Склонившись над водой, он зачерпывал ее пригоршнями, пил мелкими глотками и нарочно задерживал дыхание.

В пышных кронах деревьев слышался мелодичный посвист птиц, а от чистейшего воздуха у приезжего с непривычки могла закружиться голова.

Вдоволь напившись воды из «общественного» источника, Алексей проворно запрыгнул на велосипед и продолжил путь в школу.

Эта школа, к слову говоря, не была какой-то там захолустной развалюхой для балбесов с двумя извилинами в голове. Нет, здесь ежегодно устраивался бешеный и негласный конкурс на поступление. Для местных воротил овец и пастбищ было честью, чтобы их чадо училось именно в этом образовательном заведении, хотя бы потому, что могло узнать там, кто такой Пушкин, и понять, что, кроме продукции Apple, в мире есть достаточно много интересных вещей нематериального свойства и, безусловно, заслуживающих пристального внимания. Критерием отбора, как и полагается в любой элитной школе, был размер взятки, которая вручалась директору в торжественной и, что самое важное, приватной обстановке. Он обещал сделать все от него зависящее и в то же время с виноватой улыбкой предупреждал, что не все в его силах.
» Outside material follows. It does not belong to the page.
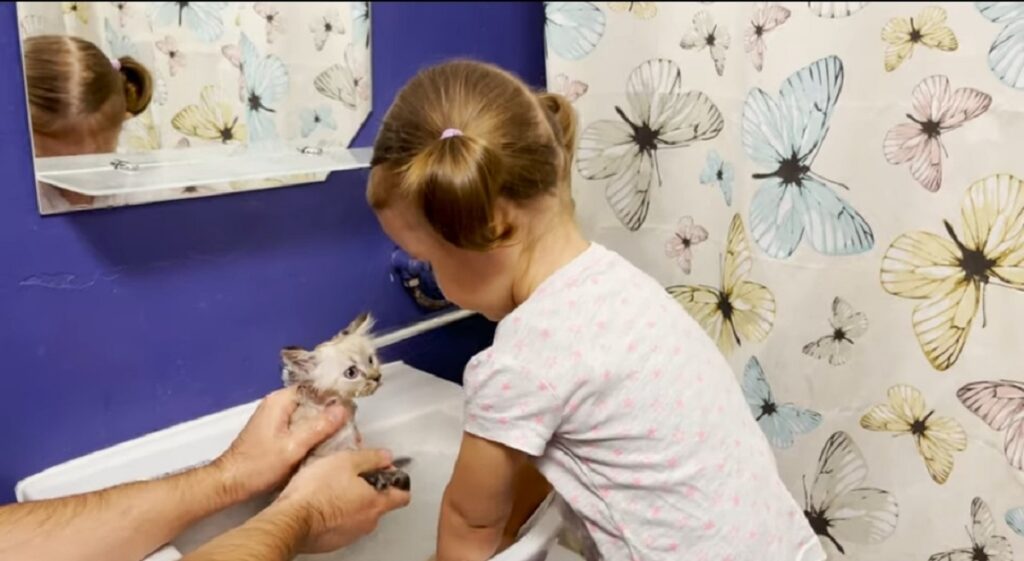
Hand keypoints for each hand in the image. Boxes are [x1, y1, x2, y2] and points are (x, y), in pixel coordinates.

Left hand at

Школа была создана при американском посольстве, и здесь учились дети шишек разного масштаба, что, впрочем, не мешало быть местным мажорам тунеядцами.

Когда один из этих отпрысков спустя год учебы под бдительным руководством Сазонова дерзко назвал его на «ты», последний еле удержался от того, чтобы не поднять вконец охамевшего школьника за ухо в воспитательных целях.

И вот он мчался как ненормальный в эту школу, где его ждали будущие чиновники и бизнесмены, на которых родители возлагали огромные надежды.

Он вел уроки у малышей, подростков и у тех, кто вот-вот должен был выпуститься. Последняя категория была особенно проблемной. Юные старперы активно интересовались голыми женскими телами в мужских эротических журналах, обсуждали марки машин, коньяки и женщин, и им было абсолютно наплевать на классиков русской литературы и на то, что они там кропали.